Windows 7 x64 user here. Looking forward to test a fixed version.

aklomp commented 7 months ago

I pushed an issue126 branch which fixes this issue, but in benchmarks it's about twice as slow as the system base64's decoder on the same large input file. Probably because the algorithm is really naive and checks the input bytewise for \n.

I guess I can merge it because a working but slow program is preferable over a non-working program, but it sucks to admit defeat to the system base64 :)

sergeevabc commented 7 months ago

@aklomp, you mean I have to download that branch and compile it myself? o_O

aklomp commented 7 months ago

@sergeevabc Well yes, how else do you get a binary? This project does not publish any binaries.

But anyway, I think I'll merge the branch today because it fixes the issue, and create a follow-up issue to deal with the slow decoding. The fix works, it's pretty trivial and I tested it locally. It's just quite slow because it scans the input twice.
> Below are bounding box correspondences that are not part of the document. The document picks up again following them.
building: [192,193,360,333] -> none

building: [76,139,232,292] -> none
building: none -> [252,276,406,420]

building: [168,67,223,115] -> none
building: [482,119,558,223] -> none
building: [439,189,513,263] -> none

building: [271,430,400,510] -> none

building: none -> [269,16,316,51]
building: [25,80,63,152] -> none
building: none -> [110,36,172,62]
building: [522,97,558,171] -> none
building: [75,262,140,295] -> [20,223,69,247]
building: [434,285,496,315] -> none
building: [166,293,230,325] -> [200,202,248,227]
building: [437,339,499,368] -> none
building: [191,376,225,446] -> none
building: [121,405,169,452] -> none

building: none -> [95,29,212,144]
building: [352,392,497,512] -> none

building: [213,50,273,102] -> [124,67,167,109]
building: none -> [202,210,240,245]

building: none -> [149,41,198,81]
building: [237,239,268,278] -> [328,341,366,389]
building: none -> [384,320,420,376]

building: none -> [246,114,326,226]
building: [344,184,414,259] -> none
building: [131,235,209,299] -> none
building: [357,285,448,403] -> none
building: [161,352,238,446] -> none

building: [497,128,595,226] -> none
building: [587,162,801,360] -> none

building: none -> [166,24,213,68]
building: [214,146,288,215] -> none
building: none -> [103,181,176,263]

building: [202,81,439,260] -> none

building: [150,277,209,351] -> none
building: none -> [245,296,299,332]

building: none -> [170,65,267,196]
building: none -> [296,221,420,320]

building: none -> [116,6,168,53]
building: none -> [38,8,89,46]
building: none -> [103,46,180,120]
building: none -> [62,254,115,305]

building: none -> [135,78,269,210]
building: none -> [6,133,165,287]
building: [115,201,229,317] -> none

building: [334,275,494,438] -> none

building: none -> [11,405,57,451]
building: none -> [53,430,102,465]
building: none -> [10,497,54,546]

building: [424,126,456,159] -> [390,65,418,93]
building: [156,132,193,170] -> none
aklomp commented 7 months ago

Found the speed regression. Don't write to stdout in the inner loop :) Anyway, now the timing is competitive again. Will merge soon.

sergeevabc commented 7 months ago

Testing base64 0.5.2 built with w64devkit on Windows 7 x64. Oh my, the executable turned out to be almost 10 times larger than the source (116658 vs 12913 bytes).

$ busybox echo -n Z2l0aHVi | base64.exe -d
github

$ busybox echo -n Z2l0aHViIAo= | base64.exe -d
github

$ busybox echo -n Z2l0aHViCg== | base64.exe -d
github

$ busybox echo -n Z2l0aHViIA0K | base64.exe -d
github

I guess the devil is in the details like spaces, carriage returns and line feeds?

aklomp commented 7 months ago

@sergeevabc I don't quite understand your comment. Are you reporting a bug?

Those strings seem to decode fine for me, including the whitespace, as shown with xxd:

$ echo -n Z2l0aHVi | bin/base64 -d | xxd
00000000: 6769 7468 7562                           github
$ echo -n Z2l0aHViIAo= | bin/base64 -d | xxd
00000000: 6769 7468 7562 200a                      github .
$ echo -n Z2l0aHViCg== | bin/base64 -d | xxd
00000000: 6769 7468 7562 0a                        github.
$ echo -n Z2l0aHViIA0K | bin/base64 -d | xxd
00000000: 6769 7468 7562 200d 0a                   github ..

About the binary size, not sure why it's so much larger, but I think static linking might have something to do with it.

sergeevabc commented 7 months ago

There's an issue indeed, @aklomp.

aklomp commented 7 months ago

@sergeevabc This issue has been closed. Please open a new issue if you want to file a bug report. By the way, I can't reproduce this in Linux; are you sure you are using the latest version?

sergeevabc commented 7 months ago

@aklomp, by the way, you should consider displaying the version so that we don't have to guess, redownload and recompile the source code. Yes, I have the latest version (0.5.2). And I suspect that issue is related to handling CRLF.